In the original language of our text, the endings for heart and arm are masculine, demonstrating that the Shulammite is asking to mark her lover as belonging to her; she is not asking to be possessed.
She is not pleading with Solomon to take possession of her; rather, she is asking him to commit himself to her, taking her love as the signature mark that he is committed to her.
This is a statement indicating the absolute devotion of a couple in love; the words are an expression of the love they have for one another.
Undoubtedly, the passion of young love is inherent in this portion of the poem; but the earlier portions of the poem provide ample evidence of the deep, burning passion that comes from commitment to one another and of the acceptance of one another.
These words of the text speak of unbreakable devotion.
Modern people sometimes object to such strong statements as these.
Some years past, I performed a wedding ceremony for a delightful couple.
As I require, the couple attended a series of premarital sessions designed to address the common problems that will threaten their love for one another.
During this time of study, we address such practical issues as holidays, making a budget and handling finances, learning how to have a healthy fight, and other matters that can mar a marriage.
At the last, we design the wedding ceremony, drafting the vows and actually planning for the wedding day.
I serve as an advocate for the bride, running interference with the bride’s mother to ensure that the ceremony is the bride’s, and not her mother’s wedding.

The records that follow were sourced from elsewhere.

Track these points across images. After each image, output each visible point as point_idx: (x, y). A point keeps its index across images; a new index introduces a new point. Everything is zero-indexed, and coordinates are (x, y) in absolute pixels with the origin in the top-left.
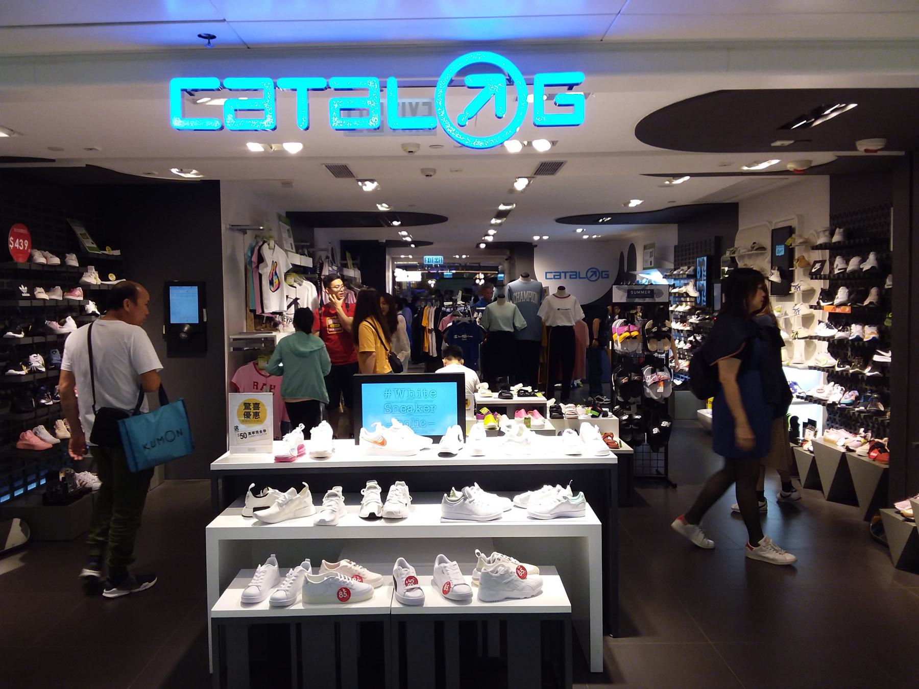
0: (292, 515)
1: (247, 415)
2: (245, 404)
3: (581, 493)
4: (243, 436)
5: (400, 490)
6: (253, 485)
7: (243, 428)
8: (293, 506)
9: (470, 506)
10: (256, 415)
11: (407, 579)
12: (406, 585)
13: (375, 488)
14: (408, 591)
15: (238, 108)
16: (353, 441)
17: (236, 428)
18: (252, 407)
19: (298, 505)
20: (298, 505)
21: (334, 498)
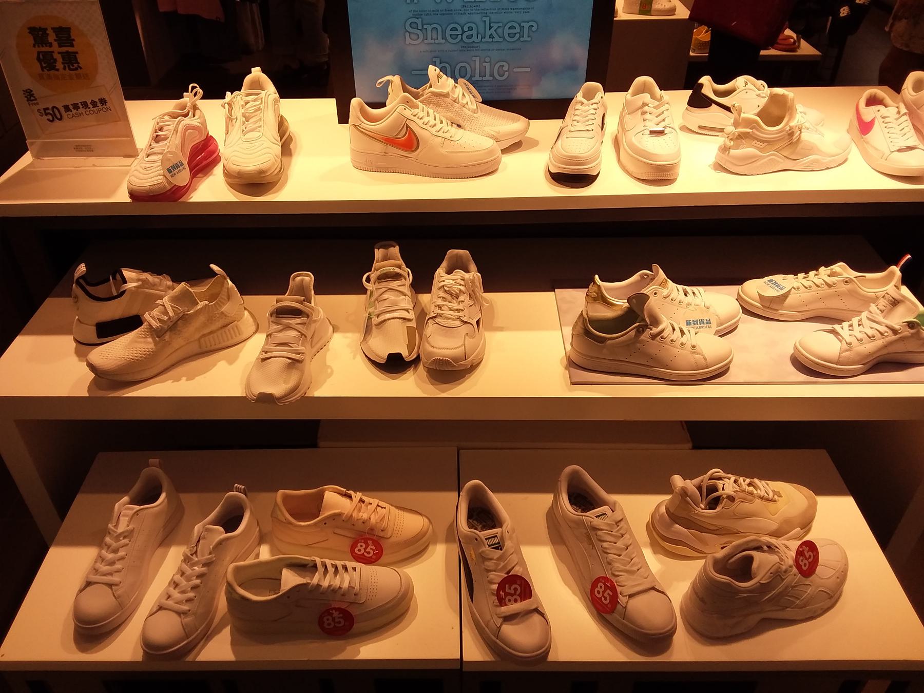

It was toward the end of our time together in these sessions; we were addressing these final matters when the bride—a brilliant young lawyer—stated, “I refuse to say that I will submit to him.”
I had known the couple for some years; I knew her to be of quite fiery temperament.
Rather than reacting to her adamant statement, I asked why she felt so strongly about this issue.
She stated that she was a modern woman, and she didn’t believe a woman should have to submit to anyone—not to him, not to anyone.
I asked her to open her Bible to a particular portion of the Word and to read what it said.
The Scripture passage was EPHESIANS 5:22-24.
“Wives, submit to your own husbands, as to the Lord.
For the husband is the head of the wife even as Christ is the head of the church, his body, and is himself its Savior.
Now as the church submits to Christ, so also wives should submit in everything to their husbands.”
I pointed out that women are to cultivate a submissive attitude to their husbands.
This is not a cultural issue, nor is it an antiquated form of misogyny.
The requirement for an attitude of submission reveals the heart of a woman in love with the Master.
We walked through the matter as I pointed out that she was inviting her fiancé to assume his rightful place as spiritual head of the family.
By pledging her submission to her own husband, she was acknowledging that he bore responsibility to assume a role as the spiritual head of the family as God had assigned.
I also read 1 PETER 3:1-6 with the couple.